- Brief
Find every line in the records below that contains the word "credential", and copy each such line.

───── Records supplied ─────

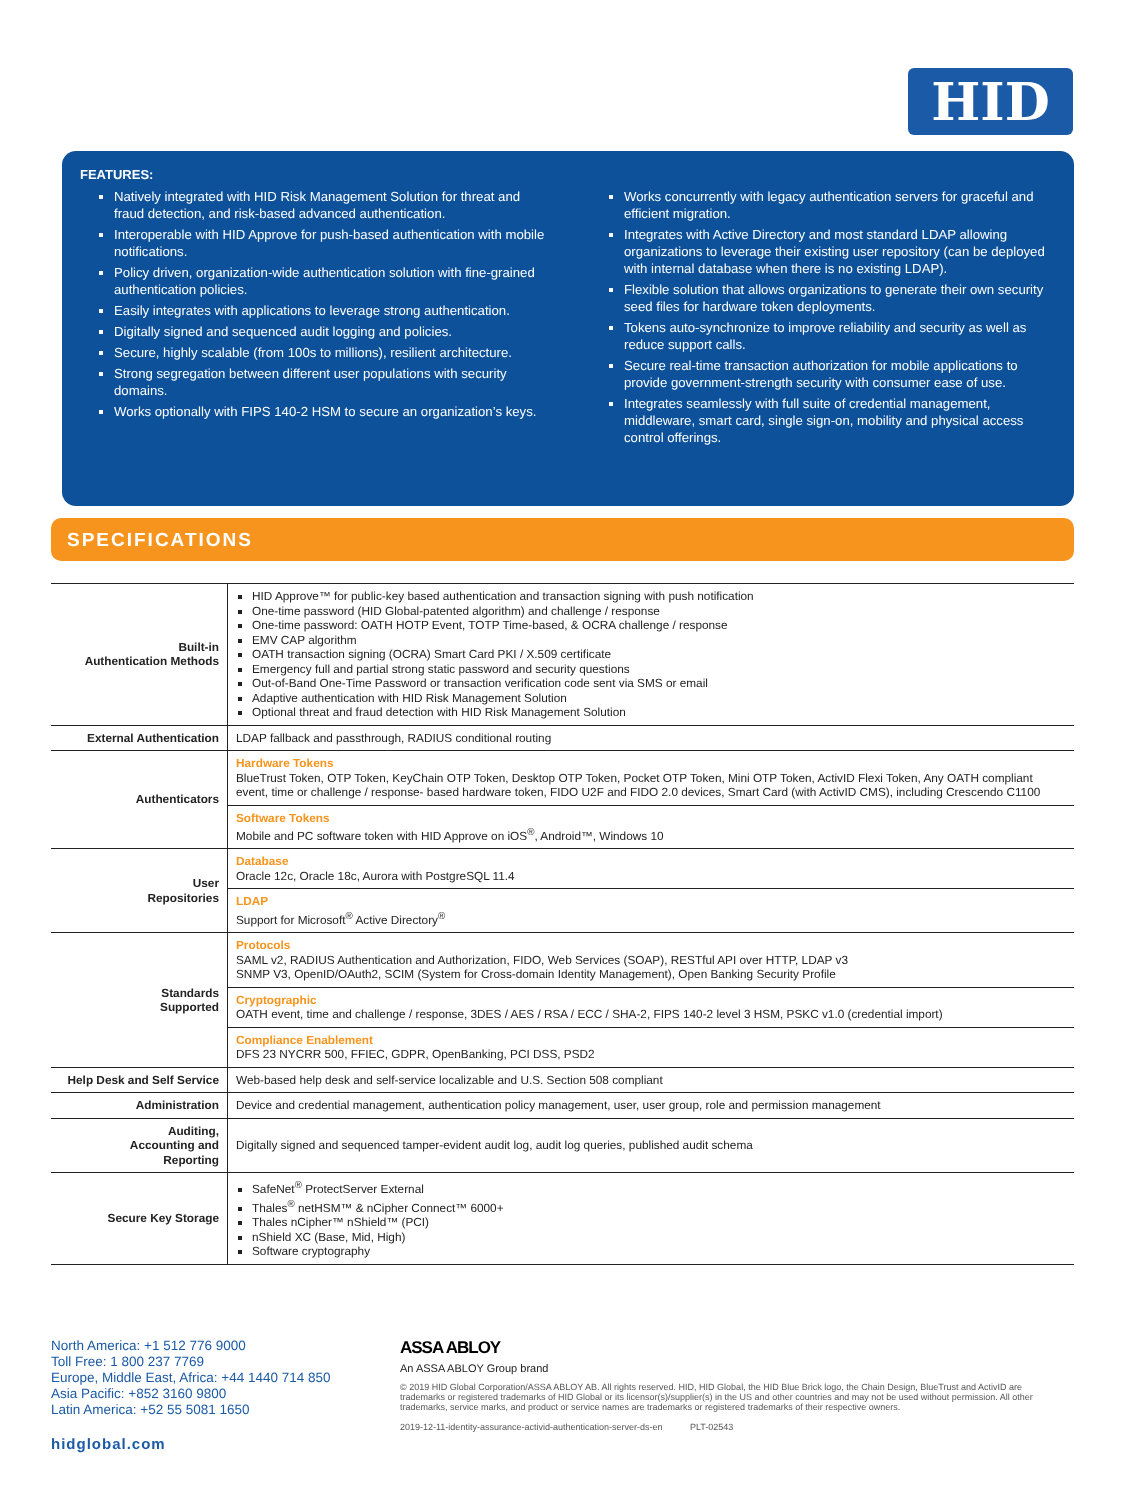HID
FEATURES:
Natively integrated with HID Risk Management Solution for threat and fraud detection, and risk-based advanced authentication.
Interoperable with HID Approve for push-based authentication with mobile notifications.
Policy driven, organization-wide authentication solution with fine-grained authentication policies.
Easily integrates with applications to leverage strong authentication.
Digitally signed and sequenced audit logging and policies.
Secure, highly scalable (from 100s to millions), resilient architecture.
Strong segregation between different user populations with security domains.
Works optionally with FIPS 140-2 HSM to secure an organization’s keys.
Works concurrently with legacy authentication servers for graceful and efficient migration.
Integrates with Active Directory and most standard LDAP allowing organizations to leverage their existing user repository (can be deployed with internal database when there is no existing LDAP).
Flexible solution that allows organizations to generate their own security seed files for hardware token deployments.
Tokens auto-synchronize to improve reliability and security as well as reduce support calls.
Secure real-time transaction authorization for mobile applications to provide government-strength security with consumer ease of use.
Integrates seamlessly with full suite of credential management, middleware, smart card, single sign-on, mobility and physical access control offerings.
SPECIFICATIONS
| Built-in Authentication Methods | HID Approve™ for public-key based authentication and transaction signing with push notification One-time password (HID Global-patented algorithm) and challenge / response One-time password: OATH HOTP Event, TOTP Time-based, & OCRA challenge / response EMV CAP algorithm OATH transaction signing (OCRA) Smart Card PKI / X.509 certificate Emergency full and partial strong static password and security questions Out-of-Band One-Time Password or transaction verification code sent via SMS or email Adaptive authentication with HID Risk Management Solution Optional threat and fraud detection with HID Risk Management Solution |
| External Authentication | LDAP fallback and passthrough, RADIUS conditional routing |
| Authenticators | Hardware Tokens BlueTrust Token, OTP Token, KeyChain OTP Token, Desktop OTP Token, Pocket OTP Token, Mini OTP Token, ActivID Flexi Token, Any OATH compliant event, time or challenge / response- based hardware token, FIDO U2F and FIDO 2.0 devices, Smart Card (with ActivID CMS), including Crescendo C1100 |
| | Software Tokens Mobile and PC software token with HID Approve on iOS<sup>®</sup>, Android™, Windows 10 |
| User Repositories | Database Oracle 12c, Oracle 18c, Aurora with PostgreSQL 11.4 |
| | LDAP Support for Microsoft<sup>®</sup> Active Directory<sup>®</sup> |
| Standards Supported | Protocols SAML v2, RADIUS Authentication and Authorization, FIDO, Web Services (SOAP), RESTful API over HTTP, LDAP v3 SNMP V3, OpenID/OAuth2, SCIM (System for Cross-domain Identity Management), Open Banking Security Profile |
| | Cryptographic OATH event, time and challenge / response, 3DES / AES / RSA / ECC / SHA-2, FIPS 140-2 level 3 HSM, PSKC v1.0 (credential import) |
| | Compliance Enablement DFS 23 NYCRR 500, FFIEC, GDPR, OpenBanking, PCI DSS, PSD2 |
| Help Desk and Self Service | Web-based help desk and self-service localizable and U.S. Section 508 compliant |
| Administration | Device and credential management, authentication policy management, user, user group, role and permission management |
| Auditing, Accounting and Reporting | Digitally signed and sequenced tamper-evident audit log, audit log queries, published audit schema |
| Secure Key Storage | SafeNet<sup>®</sup> ProtectServer External Thales<sup>®</sup> netHSM™ & nCipher Connect™ 6000+ Thales nCipher™ nShield™ (PCI) nShield XC (Base, Mid, High) Software cryptography |
North America: +1 512 776 9000
Toll Free: 1 800 237 7769
Europe, Middle East, Africa: +44 1440 714 850
Asia Pacific: +852 3160 9800
Latin America: +52 55 5081 1650
hidglobal.com
ASSA ABLOY
An ASSA ABLOY Group brand
© 2019 HID Global Corporation/ASSA ABLOY AB. All rights reserved. HID, HID Global, the HID Blue Brick logo, the Chain Design, BlueTrust and ActivID are trademarks or registered trademarks of HID Global or its licensor(s)/supplier(s) in the US and other countries and may not be used without permission. All other trademarks, service marks, and product or service names are trademarks or registered trademarks of their respective owners.
2019-12-11-identity-assurance-activid-authentication-server-ds-en PLT-02543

─────

- Task answer
Integrates seamlessly with full suite of credential management, middleware, smart card, single sign-on, mobility and physical access control offerings.
| | Cryptographic OATH event, time and challenge / response, 3DES / AES / RSA / ECC / SHA-2, FIPS 140-2 level 3 HSM, PSKC v1.0 (credential import) |
| Administration | Device and credential management, authentication policy management, user, user group, role and permission management |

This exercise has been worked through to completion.